A short stroll along Westerham Road from the picnic site at the beginning of the walk leads to a footpath down into the first of several delightful valleys which, in olden times, was the site of a Roman villa. You cross Jackass Lane to Blackness lane opposite, then follow a bridleway that wanders beyond a farm into seemingly remote country. This lovely shaded path has a profusion of wildflowers on both sides. Through a light screen of trees there are views of meadows and copses, orchards and hills. It is difficult to believe suburbia is so close.
The bridlepath climbs gently out of a valley, then drops down through wooded Furze Bottom. At the end of the wood, beyond a cluster of beech trees, there are wide views on both sides as the path climbs a ridge. After 1.5 miles, the path passes its first building, an isolated cottage, then leads downhill.
A copse is home to an unusual wildflower, the butterbur. Flowering between March and May, it has a thick fleshy pale pink stem and a tightly packed flowerhead. Country folklore says its leaves were used to wrap up butter, hence its name. The valley bottom has no stream. The surface water drains into the chalk of the North Downs. There is a steepest climb out of the valley, which runs southwards, almost in a straight line, for quite some distance. A lane leads to a plateau of carefully tended commonland, Leaves Green.

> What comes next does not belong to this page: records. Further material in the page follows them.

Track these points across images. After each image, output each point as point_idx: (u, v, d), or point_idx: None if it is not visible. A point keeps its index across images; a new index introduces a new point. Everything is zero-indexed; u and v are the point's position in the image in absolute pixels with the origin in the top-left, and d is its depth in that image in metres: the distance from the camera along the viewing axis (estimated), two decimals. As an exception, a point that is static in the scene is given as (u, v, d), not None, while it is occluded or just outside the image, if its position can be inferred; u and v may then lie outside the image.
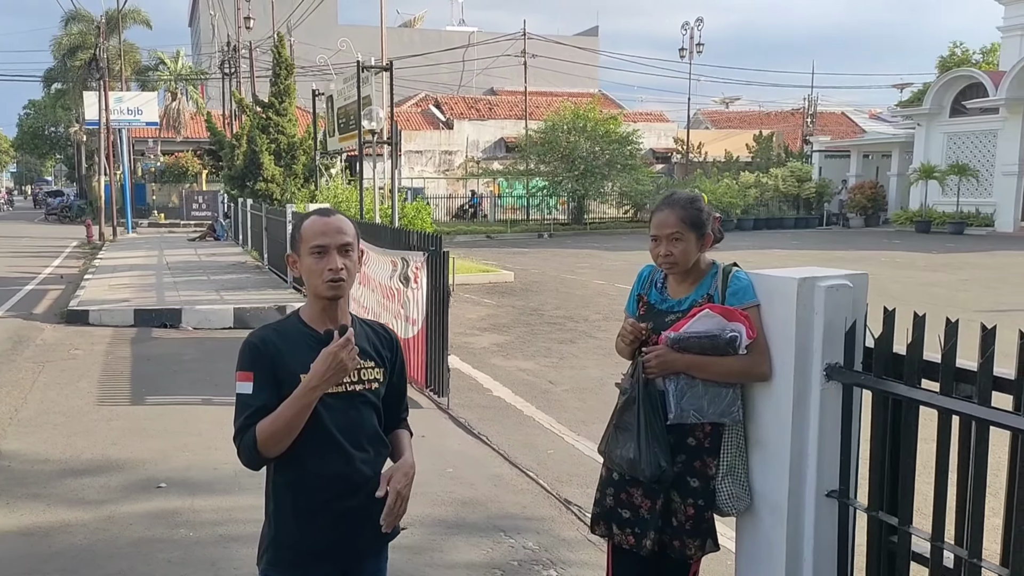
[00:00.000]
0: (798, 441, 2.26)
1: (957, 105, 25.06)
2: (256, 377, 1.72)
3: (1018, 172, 23.21)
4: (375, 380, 1.85)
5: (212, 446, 4.91)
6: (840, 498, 2.26)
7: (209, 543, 3.57)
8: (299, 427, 1.70)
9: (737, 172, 29.79)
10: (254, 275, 13.00)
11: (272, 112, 15.49)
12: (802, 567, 2.30)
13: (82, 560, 3.42)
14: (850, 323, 2.23)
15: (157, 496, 4.13)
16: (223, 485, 4.27)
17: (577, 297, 11.49)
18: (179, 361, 7.49)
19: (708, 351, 2.18)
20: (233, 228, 21.06)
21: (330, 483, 1.76)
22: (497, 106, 36.19)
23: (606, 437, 2.37)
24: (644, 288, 2.45)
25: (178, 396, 6.18)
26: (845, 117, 44.08)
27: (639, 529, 2.31)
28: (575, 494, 4.18)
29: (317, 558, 1.78)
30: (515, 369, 7.13)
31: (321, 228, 1.77)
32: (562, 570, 3.33)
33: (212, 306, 9.47)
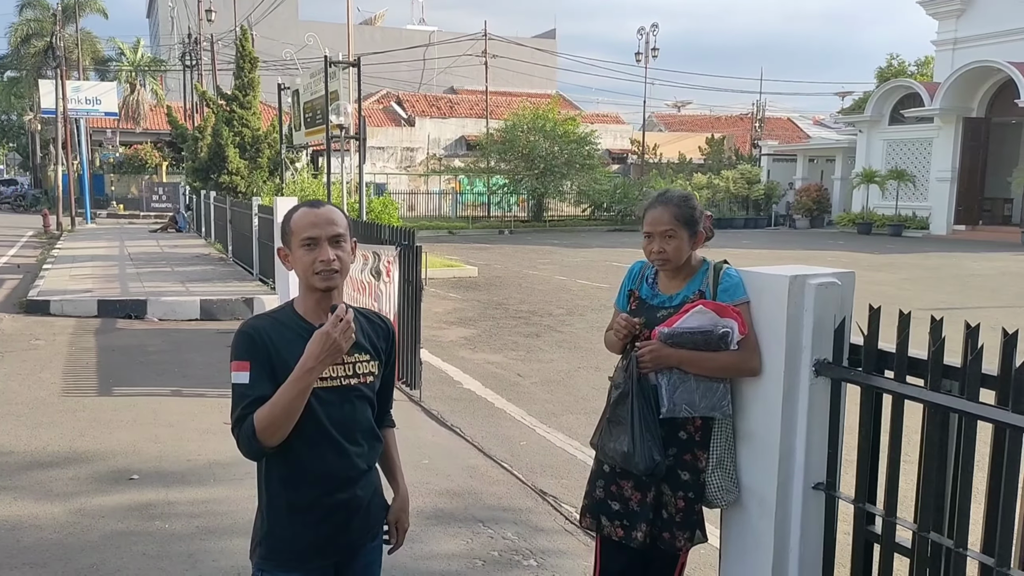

On the corner of the common is the King's Arms, an old white weather-boarded inn with heavy beams within. Beyond it is Milking Lane. Though cows are no longer herded here, the farm buildings are still around the corner, converted for modern use.
A road across the common passes the flint-faced former workhouse of Cudham parish. The villagers fulfilled their statutory obligation of building a workhouse for the relief of the unemployed poor in 1731, but placed it out of sight on the edge of the parish, some two miles from the village. Today it has been converted into a pretty cottage. Close by is another cottage, the Ramblers Rest, which in bygone days served teas to weary walkers.
From Leaves Green, a wide path crosses a huge field at the edge of the runway of Biggin Hill Airfield. Biggin Hill was a key fighter station in the Battle of Britain between the 10th of July and the 31st of October, 1940. Royal Air Force spitfires and hurricanes, directed by the newly invented and top secret radar, intercepted waves of German bombers sent to prepare for an invasion of Britain, in a plan called named Sea Lion. Such were the losses sustained by the German Air Force that the whole invasion was postponed indefinitely.
At the height of the fighting, 17 hurricanes of 32 Squadron and 15 spitfires of 610 Squadron, were flying from the airfield. The strength of other fighter stations were similar. The pilots, ever alert, often slept beneath their planes using their parachutes as pillows.
The airfield was bombed, and at one time, a shop in the village had to be converted into an ops room. A Spitfire and a hurricane are on view at Biggin Hill, which, for 75 years, was a Royal Air Force station with the RAF operate only departing in 1992. The airfield is still in use today as the commercial London Biggin Hill Airport, and the path you walk along is a popular airplane spotters location.
The path across the field ends at Shire Lane. At Holwood Farm, another field path climbs the lovely slopes towards the Holwood estate, which was once owned by William Pitt. It was on this hill among the old oaks crowning its summit, and in sight of Holwood House, that William Wilberforce and Pitt paused to admire the view and discuss Wilberforce's momentous proposal for the abolition of slavery in 1787.
The path continues through The woodlands, past other ancient oak trees, to Westerham Road. To the left is the car park and to the right, and open on several days a year, is the entrance to Holwood, with its lovely grounds and sweeping views.